Google 2FA work very well to secure access to your private area. Actually we can not know google will have your security code or not, because ethically Google shouldn't have it.

I've forgotten / lost google 2FA on an exchange, and resetting old data is quite difficult. Those exchange can not send me backup my last security code but they can delete my last 2FA configuration. I really sure that every platform have diffrent rules about this.

It's better to have and organize your backup key

[NotATether]

Please help me with my question concerning 2FA. Do you think it's essential security measure, does it work very well? Then Google will have my security code, right?
I'm just afraid to do smth wrong like lose password or QR-code or smth and lose my crypto.

No, Google should not have your security code.

This is not correct. Authenticator codes are a function of the secret key and the current time, so the only way for Google to make the same code as the one you typed in Authenticator for verification purposes is if they also have the secret key. And they do, for precisely this reason. It's the only way to verify if the code you typed is correct.
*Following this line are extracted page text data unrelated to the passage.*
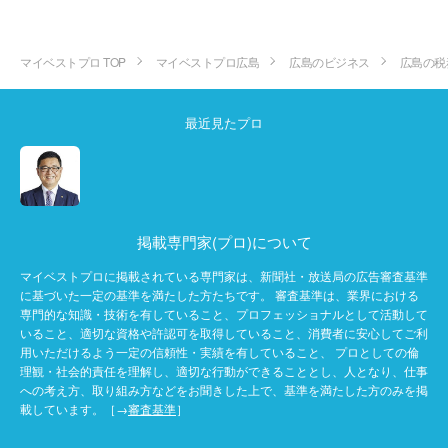
マイベストプロ TOP
マイベストプロ広島
広島のビジネス
広島の税
最近見たプロ
掲載専門家(プロ)について
マイベストプロに掲載されている専門家は、新聞社・放送局の広告審査基準
に基づいた一定の基準を満たした方たちです。 審査基準は、業界における
専門的な知識・技術を有していること、プロフェッショナルとして活動して
いること、適切な資格や許認可を取得していること、消費者に安心してご利
用いただけるよう一定の信頼性・実績を有していること、 プロとしての倫
理観・社会的責任を理解し、適切な行動ができることとし、人となり、仕事
への考え方、取り組み方などをお聞きした上で、基準を満たした方のみを掲
載しています。［→
審査基準
］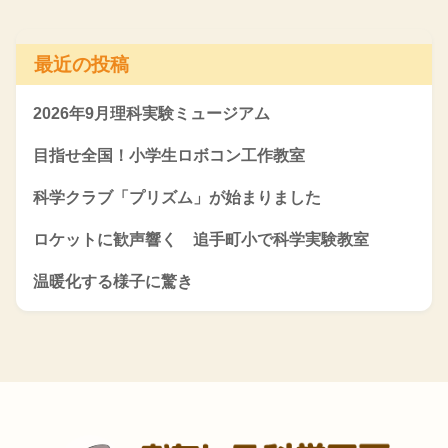
最近の投稿
2026年9月理科実験ミュージアム
目指せ全国！小学生ロボコン工作教室
科学クラブ「プリズム」が始まりました
ロケットに歓声響く 追手町小で科学実験教室
温暖化する様子に驚き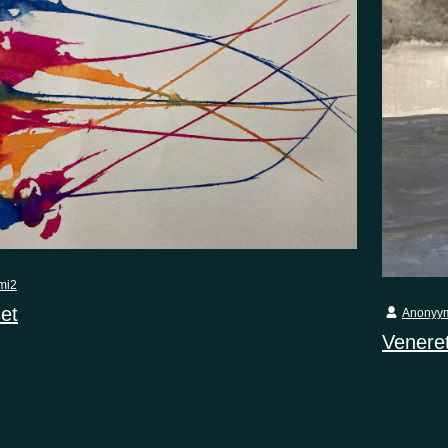
mi2
et
Anonyy
Veneret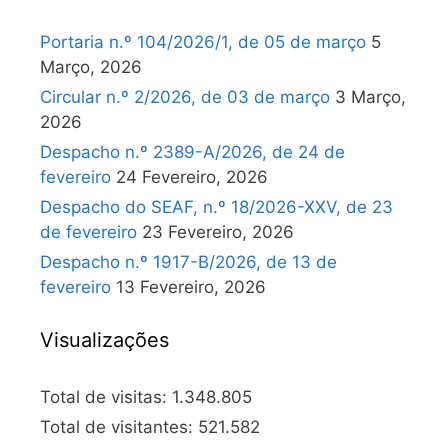
Portaria n.º 104/2026/1, de 05 de março
5
Março, 2026
Circular n.º 2/2026, de 03 de março
3 Março,
2026
Despacho n.º 2389-A/2026, de 24 de
fevereiro
24 Fevereiro, 2026
Despacho do SEAF, n.º 18/2026-XXV, de 23
de fevereiro
23 Fevereiro, 2026
Despacho n.º 1917-B/2026, de 13 de
fevereiro
13 Fevereiro, 2026
Visualizações
Total de visitas:
1.348.805
Total de visitantes:
521.582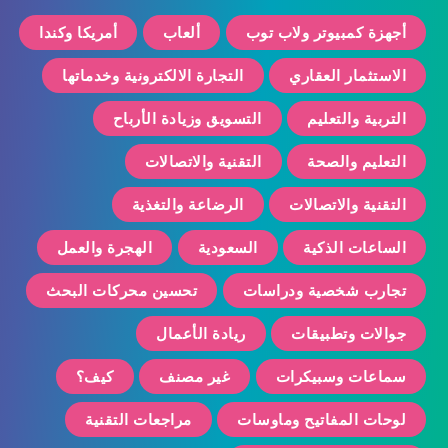
أجهزة كمبيوتر ولاب توب
ألعاب
أمريكا وكندا
الاستثمار العقاري
التجارة الالكترونية وخدماتها
التربية والتعليم
التسويق وزيادة الأرباح
التعليم والصحة
التقنية والاتصالات
التقنية والاتصالات
الرضاعة والتغذية
الساعات الذكية
السعودية
الهجرة والعمل
تجارب شخصية ودراسات
تحسين محركات البحث
جوالات وتطبيقات
ريادة الأعمال
سماعات وسبيكرات
غير مصنف
كيف؟
لوحات المفاتيح وماوسات
مراجعات التقنية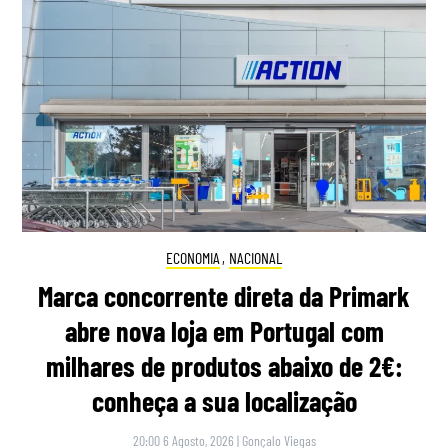
ECONOMIA
,
NACIONAL
Marca concorrente direta da Primark
abre nova loja em Portugal com
milhares de produtos abaixo de 2€:
conheça a sua localização
20:00 6 Agosto, 2026
|
Gonçalo Viegas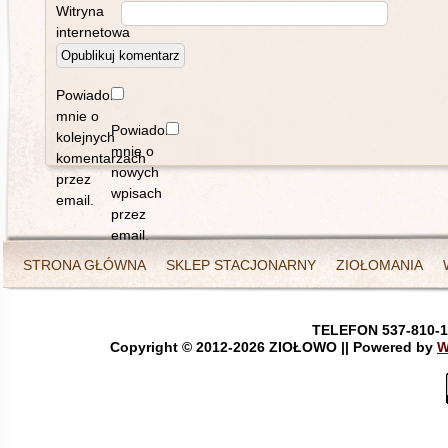
Witryna
internetowa
Powiadom
mnie o
Powiadom
kolejnych
mnie o
komentarzach
nowych
przez
wpisach
email.
przez
email.
STRONA GŁÓWNA
SKLEP STACJONARNY
ZIOŁOMANIA
TELEFON 537-810-1
Copyright © 2012-
2026 ZIOŁOWO || Powered by
W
That being said, other people should not be able to know the secret key, unless those people saw your screen when the secret key was first shown (because you're supposed to have only one chance to see the secret key to put it in Authenticator - when the login is first created, but then again, a site could violate this important assumption, which would allow any hacker already logged in to the account to get the secret key)

If the site in question is not Google, then of course they don't know your key - the TOTP process doesn't send anything to Google's servers.